━━━ Provided data

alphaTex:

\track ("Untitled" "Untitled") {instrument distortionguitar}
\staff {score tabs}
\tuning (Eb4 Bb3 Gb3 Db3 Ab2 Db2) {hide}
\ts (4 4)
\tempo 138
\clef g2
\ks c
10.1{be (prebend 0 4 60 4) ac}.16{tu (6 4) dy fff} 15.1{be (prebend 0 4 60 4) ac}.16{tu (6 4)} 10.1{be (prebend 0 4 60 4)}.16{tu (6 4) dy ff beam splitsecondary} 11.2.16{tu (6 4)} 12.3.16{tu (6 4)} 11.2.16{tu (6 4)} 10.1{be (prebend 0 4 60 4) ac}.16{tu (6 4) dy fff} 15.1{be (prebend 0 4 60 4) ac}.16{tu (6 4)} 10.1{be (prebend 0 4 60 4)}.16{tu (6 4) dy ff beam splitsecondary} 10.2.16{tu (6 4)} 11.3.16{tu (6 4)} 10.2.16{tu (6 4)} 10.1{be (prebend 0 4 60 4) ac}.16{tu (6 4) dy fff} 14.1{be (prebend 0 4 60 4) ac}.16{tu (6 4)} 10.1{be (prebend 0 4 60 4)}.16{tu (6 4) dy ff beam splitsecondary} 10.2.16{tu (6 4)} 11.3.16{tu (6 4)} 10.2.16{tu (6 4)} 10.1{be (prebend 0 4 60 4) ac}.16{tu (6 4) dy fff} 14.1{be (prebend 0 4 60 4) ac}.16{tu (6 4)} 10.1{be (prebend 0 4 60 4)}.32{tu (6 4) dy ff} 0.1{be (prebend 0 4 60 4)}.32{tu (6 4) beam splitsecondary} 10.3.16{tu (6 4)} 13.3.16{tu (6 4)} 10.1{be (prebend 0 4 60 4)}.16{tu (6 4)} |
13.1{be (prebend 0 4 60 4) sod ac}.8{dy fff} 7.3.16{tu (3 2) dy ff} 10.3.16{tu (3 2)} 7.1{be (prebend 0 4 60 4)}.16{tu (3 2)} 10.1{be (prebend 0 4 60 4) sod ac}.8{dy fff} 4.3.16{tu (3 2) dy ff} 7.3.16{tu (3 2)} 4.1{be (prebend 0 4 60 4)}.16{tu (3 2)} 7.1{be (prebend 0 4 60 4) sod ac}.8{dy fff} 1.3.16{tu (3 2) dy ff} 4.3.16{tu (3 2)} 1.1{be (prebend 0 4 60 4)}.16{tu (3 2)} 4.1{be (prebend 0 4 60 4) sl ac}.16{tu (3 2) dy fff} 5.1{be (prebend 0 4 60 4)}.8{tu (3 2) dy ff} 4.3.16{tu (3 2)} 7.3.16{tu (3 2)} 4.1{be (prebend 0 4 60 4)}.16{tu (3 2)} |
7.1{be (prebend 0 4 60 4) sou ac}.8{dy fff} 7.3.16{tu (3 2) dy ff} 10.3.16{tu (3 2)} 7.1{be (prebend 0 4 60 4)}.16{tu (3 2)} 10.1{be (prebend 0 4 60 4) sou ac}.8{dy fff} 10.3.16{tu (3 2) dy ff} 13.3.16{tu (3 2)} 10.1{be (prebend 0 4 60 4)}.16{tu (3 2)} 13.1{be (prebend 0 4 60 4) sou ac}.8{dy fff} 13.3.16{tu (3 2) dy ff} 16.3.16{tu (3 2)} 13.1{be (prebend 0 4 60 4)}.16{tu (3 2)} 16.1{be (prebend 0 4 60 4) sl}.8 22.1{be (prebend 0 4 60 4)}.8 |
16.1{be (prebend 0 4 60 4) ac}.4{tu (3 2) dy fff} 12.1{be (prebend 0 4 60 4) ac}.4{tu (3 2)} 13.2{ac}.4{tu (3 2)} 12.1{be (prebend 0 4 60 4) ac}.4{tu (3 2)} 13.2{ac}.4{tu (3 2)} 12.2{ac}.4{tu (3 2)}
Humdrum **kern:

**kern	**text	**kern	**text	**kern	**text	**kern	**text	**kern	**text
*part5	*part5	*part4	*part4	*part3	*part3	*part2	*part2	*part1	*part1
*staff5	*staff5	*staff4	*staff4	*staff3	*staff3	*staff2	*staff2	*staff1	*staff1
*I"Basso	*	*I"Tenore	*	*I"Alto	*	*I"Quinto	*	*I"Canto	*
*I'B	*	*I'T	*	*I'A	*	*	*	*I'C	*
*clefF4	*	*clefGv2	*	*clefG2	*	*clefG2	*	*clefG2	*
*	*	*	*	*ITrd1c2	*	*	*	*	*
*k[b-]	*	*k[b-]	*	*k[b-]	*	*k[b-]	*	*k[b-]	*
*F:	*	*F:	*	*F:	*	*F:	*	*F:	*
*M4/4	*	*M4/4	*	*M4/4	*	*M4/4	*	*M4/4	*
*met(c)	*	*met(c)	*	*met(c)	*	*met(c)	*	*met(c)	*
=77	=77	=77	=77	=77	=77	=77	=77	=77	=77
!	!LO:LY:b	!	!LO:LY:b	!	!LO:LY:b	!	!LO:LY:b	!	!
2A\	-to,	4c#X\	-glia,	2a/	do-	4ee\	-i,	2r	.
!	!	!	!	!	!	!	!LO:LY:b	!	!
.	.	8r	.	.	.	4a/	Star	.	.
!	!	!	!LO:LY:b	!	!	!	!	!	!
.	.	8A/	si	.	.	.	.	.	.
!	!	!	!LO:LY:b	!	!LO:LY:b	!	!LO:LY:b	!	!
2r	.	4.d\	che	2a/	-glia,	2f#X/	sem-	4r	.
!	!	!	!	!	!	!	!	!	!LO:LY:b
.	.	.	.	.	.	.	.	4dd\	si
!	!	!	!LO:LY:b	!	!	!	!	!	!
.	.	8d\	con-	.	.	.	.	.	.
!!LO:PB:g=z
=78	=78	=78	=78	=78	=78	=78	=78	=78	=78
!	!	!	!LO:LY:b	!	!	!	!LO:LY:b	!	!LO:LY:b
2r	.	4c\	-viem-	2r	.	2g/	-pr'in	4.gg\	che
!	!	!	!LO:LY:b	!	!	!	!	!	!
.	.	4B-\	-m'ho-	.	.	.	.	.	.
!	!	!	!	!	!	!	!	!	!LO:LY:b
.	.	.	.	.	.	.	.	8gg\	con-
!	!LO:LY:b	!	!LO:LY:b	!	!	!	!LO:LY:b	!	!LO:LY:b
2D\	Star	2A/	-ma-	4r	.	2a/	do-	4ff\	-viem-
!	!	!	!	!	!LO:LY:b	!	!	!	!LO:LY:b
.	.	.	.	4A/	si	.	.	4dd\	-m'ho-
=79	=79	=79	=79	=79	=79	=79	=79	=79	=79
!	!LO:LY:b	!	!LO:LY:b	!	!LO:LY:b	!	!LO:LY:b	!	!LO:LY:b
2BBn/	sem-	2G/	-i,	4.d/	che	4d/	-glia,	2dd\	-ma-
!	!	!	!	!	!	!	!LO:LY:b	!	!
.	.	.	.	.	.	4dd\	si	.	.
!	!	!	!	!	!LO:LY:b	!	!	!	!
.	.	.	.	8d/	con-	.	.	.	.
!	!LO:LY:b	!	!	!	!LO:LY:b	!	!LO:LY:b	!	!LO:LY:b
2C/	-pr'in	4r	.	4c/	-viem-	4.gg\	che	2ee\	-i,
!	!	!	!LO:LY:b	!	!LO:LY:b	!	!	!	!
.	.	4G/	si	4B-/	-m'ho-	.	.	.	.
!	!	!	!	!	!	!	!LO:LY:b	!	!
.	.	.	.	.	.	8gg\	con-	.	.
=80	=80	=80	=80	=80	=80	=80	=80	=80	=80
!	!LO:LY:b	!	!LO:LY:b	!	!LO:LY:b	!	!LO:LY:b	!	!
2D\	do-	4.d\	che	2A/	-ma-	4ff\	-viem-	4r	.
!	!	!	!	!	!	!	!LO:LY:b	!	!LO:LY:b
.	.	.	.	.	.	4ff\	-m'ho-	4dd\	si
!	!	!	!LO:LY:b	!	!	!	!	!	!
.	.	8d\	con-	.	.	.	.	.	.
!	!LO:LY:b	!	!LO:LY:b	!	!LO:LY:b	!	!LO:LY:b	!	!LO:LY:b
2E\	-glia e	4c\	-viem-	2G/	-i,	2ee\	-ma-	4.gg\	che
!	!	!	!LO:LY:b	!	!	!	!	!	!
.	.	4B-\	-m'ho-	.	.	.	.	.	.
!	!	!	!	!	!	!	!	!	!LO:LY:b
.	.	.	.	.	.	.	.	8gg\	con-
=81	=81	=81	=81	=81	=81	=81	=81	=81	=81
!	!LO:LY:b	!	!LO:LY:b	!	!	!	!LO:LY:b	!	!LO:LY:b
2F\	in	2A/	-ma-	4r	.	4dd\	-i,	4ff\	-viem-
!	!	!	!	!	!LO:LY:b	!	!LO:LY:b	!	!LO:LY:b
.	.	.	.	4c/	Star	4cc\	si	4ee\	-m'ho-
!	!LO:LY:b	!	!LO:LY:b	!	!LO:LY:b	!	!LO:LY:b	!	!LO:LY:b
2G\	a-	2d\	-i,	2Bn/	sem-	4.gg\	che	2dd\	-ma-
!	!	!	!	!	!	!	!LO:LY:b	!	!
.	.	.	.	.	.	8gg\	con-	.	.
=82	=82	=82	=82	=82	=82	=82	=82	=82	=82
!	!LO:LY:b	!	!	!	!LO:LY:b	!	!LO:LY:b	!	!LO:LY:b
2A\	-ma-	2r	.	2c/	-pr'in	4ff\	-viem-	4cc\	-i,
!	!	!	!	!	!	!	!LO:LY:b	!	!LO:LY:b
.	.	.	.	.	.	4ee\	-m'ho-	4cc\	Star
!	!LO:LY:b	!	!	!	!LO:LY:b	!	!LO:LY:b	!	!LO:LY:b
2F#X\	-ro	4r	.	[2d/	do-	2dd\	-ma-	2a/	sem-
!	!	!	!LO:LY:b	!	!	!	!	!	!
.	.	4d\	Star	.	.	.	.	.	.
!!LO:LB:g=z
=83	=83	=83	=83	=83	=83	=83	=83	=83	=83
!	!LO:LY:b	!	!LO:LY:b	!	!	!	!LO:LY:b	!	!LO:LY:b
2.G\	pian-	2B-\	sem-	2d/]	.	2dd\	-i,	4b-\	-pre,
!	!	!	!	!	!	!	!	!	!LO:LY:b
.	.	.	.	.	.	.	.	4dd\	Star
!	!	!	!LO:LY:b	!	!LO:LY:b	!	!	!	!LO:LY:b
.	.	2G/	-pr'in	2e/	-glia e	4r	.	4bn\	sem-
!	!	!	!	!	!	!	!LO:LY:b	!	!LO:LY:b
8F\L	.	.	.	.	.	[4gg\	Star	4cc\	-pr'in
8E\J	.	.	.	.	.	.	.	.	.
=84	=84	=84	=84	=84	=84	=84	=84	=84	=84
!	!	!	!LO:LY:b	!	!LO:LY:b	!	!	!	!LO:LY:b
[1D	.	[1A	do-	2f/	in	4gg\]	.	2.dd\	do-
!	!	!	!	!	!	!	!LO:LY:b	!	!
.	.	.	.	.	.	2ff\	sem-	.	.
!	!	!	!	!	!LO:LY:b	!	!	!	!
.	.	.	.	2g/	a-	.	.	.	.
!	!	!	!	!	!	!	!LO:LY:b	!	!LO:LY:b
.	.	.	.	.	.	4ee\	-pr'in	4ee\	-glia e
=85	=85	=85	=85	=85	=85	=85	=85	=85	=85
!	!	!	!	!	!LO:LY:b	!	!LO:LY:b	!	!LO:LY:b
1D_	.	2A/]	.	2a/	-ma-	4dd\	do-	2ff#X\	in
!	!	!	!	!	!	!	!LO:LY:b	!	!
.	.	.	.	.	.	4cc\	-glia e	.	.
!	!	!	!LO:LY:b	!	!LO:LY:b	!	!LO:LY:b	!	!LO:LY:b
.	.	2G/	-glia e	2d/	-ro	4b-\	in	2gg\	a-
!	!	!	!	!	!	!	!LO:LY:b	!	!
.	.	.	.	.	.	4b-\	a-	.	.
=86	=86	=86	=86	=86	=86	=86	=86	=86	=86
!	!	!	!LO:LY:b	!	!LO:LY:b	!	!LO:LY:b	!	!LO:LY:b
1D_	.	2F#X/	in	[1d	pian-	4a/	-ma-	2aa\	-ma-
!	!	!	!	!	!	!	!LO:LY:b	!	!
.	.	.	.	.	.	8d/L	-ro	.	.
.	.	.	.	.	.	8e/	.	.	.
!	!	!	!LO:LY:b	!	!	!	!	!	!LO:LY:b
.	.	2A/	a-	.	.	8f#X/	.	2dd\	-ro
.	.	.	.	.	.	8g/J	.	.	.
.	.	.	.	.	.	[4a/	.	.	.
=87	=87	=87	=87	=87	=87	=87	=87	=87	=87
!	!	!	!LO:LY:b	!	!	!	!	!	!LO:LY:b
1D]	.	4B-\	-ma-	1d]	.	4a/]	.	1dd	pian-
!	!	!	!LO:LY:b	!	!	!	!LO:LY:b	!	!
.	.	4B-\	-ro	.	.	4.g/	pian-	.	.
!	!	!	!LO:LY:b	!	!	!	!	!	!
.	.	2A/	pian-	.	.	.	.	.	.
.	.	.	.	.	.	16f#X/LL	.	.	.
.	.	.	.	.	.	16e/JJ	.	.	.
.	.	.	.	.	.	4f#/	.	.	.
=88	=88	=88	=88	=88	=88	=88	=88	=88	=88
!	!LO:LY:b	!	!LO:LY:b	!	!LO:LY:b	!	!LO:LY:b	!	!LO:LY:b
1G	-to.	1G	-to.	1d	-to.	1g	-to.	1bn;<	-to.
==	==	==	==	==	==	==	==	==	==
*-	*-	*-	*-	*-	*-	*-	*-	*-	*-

━━━━━━

List each line in the rows above that contains the string "Star". Case counts.

- [Correct result]
.	.	8r	.	.	.	4a/	Star	.	.
2D\	Star	2A/	-ma-	4r	.	2a/	do-	4ff\	-viem-
.	.	.	.	4c/	Star	4cc\	si	4ee\	-m'ho-
.	.	.	.	.	.	4ee\	-m'ho-	4cc\	Star
.	.	4d\	Star	.	.	.	.	.	.
.	.	.	.	.	.	.	.	4dd\	Star
8F\L	.	.	.	.	.	[4gg\	Star	4cc\	-pr'in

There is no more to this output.